My recent reference to Gorleston Super Holiday Camp was of particular interest to reader Tom Gilbert - who called it “Elmhurst Holiday Camp,” which pleased me. His memories were of a different facet of the facility - when it hosted hundreds of disabled people from far and wide for welcome breaks each year.
Tom sent me the main photograph illustrating today’s column, showing the visitors and their many helpers. “It was taken in 1955 at the end of one of the Holidays for the Handicapped, as they were then known,” he explains.
“These holidays were, I believe, organised by the Great Yarmouth and District Handicapped Association,” Tom continues. “My mother, who had multiple sclerosis, went to the holiday camp in 1954, 1955 and 1956 and thoroughly enjoyed her visits to Gorleston.
“At that time we were living near London.

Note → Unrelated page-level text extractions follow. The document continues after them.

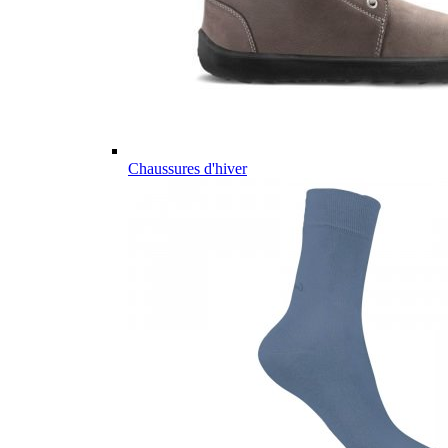
Chaussures d'hiver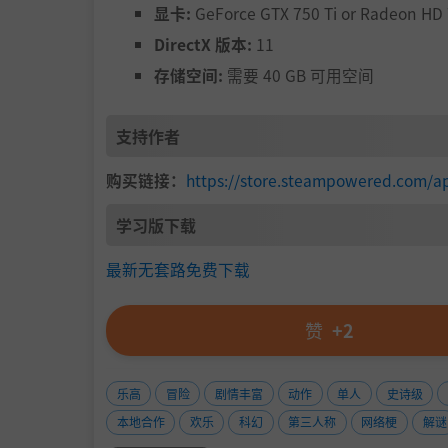
显卡:
GeForce GTX 750 Ti or Radeon HD
DirectX 版本:
11
存储空间:
需要 40 GB 可用空间
支持作者
购买链接：
https://store.steampowered.com/
学习版下载
最新无套路免费下载
赞
+2
乐高
冒险
剧情丰富
动作
单人
史诗级
本地合作
欢乐
科幻
第三人称
网络梗
解谜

Many of the helpers were local young people in the Red Cross and St John Ambulance Brigade and must remember those days.
“Unfortunately I do not know how many disabled people attended. My sister, who went with my mother, has the original picture.”

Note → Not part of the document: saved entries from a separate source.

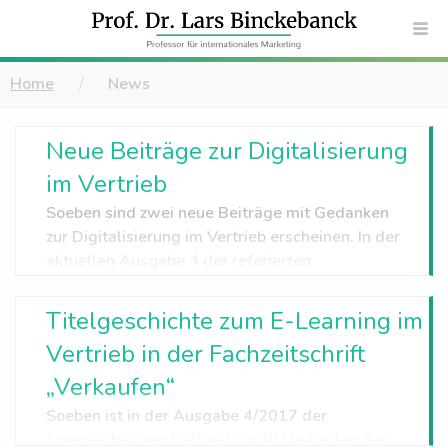
Home
News
Neue Beiträge zur Digitalisierung
im Vertrieb
Soeben sind zwei neue Beiträge mit Gedanken
zur Digitalisierung im Vertrieb erscheinen. In der
aktuellen Ausgabe 4 der referierten
Fachzeitschrift Marketing Review St. Gallen ist
mein Beitrag "Digital Sales Leadership"
Titelgeschichte zum E-Learning im
enthalten. Außerdem ist im Sammelband "CSR
Vertrieb in der Fachzeitschrift
und Digitalisierung" ein Beitrag von Prof. Elste
und mir mit dem Titel "Wandel im Vertrieb durch
„Verkaufen“
Digitalisierung" enthalten.
Soeben ist in der Ausgabe 4/2017 der
österreichischen Fachzeitschrift Verkaufen der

Tom Gilbert, now 83 and retired, lives in Church Road, Gorleston. “In 1972 I was a social worker at Ferryside when Great Yarmouth was a county borough,” he tells me. “I knew Trevor Nicholls, who was the Registrar and who is frequently quoted in your column.
“I did go to Elmhurst with my mother and sister in 1956 on my return from Royal Air Force service in Singapore...and cold I found it after three years abroad!”
Tom directed me to a heart-warming eye-opening 17-minute colour film, Holiday Camp for the Physically Disabled 1956, available through You Tube and the East Anglia Film Archive. It featured a week’ stay at the Gorleston camp and the activities and outings organised for the guests. Viewers are treated to some nostalgic footage of the way we were six decades ago.
Many guests had to be gently manhandled because this was long before society was at pains to ensure that specialist equipment and facilities were available. But their handicaps proved no barrier to the pleasure of their seaside break.